El dia que viene ...

Jun 04, 2007 21:55

I'm ... nervous for tomorrow, and the next and the next. And ... the next I guess. Nervous because I don't know how it's going to be to do family week, what I'm going to learn. That's a lie. I'm really nervous because it's like I'm no further along to feeling totally comfortable in who I am. I talked to my dad last night for an hour and thirteen minutes - which was amazing - and basically we talked about how blood is thicker than water and how I really can't consider Judy and Les friends in a healthy, normal sense. We could be called friends but I'd better believe that if things go south for Dave and I their loyalties will be with their son. And this is how it should be.

I am no longer okay with him being a huge, huge central part of my life. I desire things that are about me, about me and my family and about who I am. Things that are not completely dependant upon others. Like school. And my work. And going to the gym, and having my routine. I don't want to compromise it.
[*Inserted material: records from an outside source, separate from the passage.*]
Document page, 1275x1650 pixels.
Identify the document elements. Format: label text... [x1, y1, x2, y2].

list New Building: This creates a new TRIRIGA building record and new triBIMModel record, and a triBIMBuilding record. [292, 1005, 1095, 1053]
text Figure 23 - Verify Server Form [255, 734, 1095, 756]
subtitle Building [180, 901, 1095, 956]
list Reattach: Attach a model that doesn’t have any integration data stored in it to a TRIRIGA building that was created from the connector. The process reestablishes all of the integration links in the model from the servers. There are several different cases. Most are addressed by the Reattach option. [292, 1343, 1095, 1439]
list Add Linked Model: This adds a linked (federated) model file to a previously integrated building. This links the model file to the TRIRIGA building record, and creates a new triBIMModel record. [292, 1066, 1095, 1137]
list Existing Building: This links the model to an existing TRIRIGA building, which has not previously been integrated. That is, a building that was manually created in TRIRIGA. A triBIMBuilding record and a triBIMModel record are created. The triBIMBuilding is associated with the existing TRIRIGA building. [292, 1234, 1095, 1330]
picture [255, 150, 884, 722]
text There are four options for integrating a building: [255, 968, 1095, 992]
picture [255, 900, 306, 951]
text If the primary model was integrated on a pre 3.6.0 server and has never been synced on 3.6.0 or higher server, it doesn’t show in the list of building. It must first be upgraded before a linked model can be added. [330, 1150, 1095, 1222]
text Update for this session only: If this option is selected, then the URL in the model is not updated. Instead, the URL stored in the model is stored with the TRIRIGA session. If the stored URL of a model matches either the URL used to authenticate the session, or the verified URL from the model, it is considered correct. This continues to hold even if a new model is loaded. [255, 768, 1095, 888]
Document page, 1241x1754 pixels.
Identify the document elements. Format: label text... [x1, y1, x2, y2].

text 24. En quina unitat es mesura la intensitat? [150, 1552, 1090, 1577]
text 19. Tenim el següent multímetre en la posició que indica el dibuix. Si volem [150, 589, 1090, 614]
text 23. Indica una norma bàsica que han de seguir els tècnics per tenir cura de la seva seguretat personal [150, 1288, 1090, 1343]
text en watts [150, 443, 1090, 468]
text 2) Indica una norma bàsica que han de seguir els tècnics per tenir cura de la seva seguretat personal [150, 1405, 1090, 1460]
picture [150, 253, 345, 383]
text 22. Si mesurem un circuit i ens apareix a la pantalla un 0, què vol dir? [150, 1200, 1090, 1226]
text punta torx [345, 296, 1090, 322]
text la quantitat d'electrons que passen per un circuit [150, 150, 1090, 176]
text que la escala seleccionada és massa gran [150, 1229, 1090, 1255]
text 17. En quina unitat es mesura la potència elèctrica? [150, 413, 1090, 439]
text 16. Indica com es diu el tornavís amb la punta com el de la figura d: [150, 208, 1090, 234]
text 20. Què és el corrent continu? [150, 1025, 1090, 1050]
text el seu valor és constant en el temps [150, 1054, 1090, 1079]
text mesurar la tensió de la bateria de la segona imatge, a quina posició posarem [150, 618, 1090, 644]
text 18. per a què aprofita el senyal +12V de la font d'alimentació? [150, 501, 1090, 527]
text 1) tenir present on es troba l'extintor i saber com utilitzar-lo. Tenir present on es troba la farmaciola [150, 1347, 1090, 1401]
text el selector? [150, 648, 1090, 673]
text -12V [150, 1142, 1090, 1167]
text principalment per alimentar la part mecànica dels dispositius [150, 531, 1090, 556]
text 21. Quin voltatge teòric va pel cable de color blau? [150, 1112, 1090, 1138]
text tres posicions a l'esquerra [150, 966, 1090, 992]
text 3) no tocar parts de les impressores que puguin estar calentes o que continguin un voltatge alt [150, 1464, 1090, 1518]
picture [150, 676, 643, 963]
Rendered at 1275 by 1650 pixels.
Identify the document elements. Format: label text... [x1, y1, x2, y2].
And ... my faith. As strange as that might sound, as hard as it is to admit to anyone who knows me before, from home ... my faith. Yesterday I went to church after struggling with whether or not I should go ... and it was seriously the most moved I've been in a while. It was amazing and I'm so hungry for it, so hungry for more, because at least with your faith then no one on this earth can take it away from you or break your heart with it. And who cares if it's not real? Who really cares? Everything we do in our lives is in a way a distraction. We distract ourselves with friendships, with school, with work, with hobbies and sports and television and sudoku. So what's the harm with the bible as a distraction, with prayer and meditation and fellowship as a distraction?

I have no answers. But I have questions. And distractions.

There are three people speaking spanish and laughing together in my lobby. I miss the language sometimes. It's beautiful.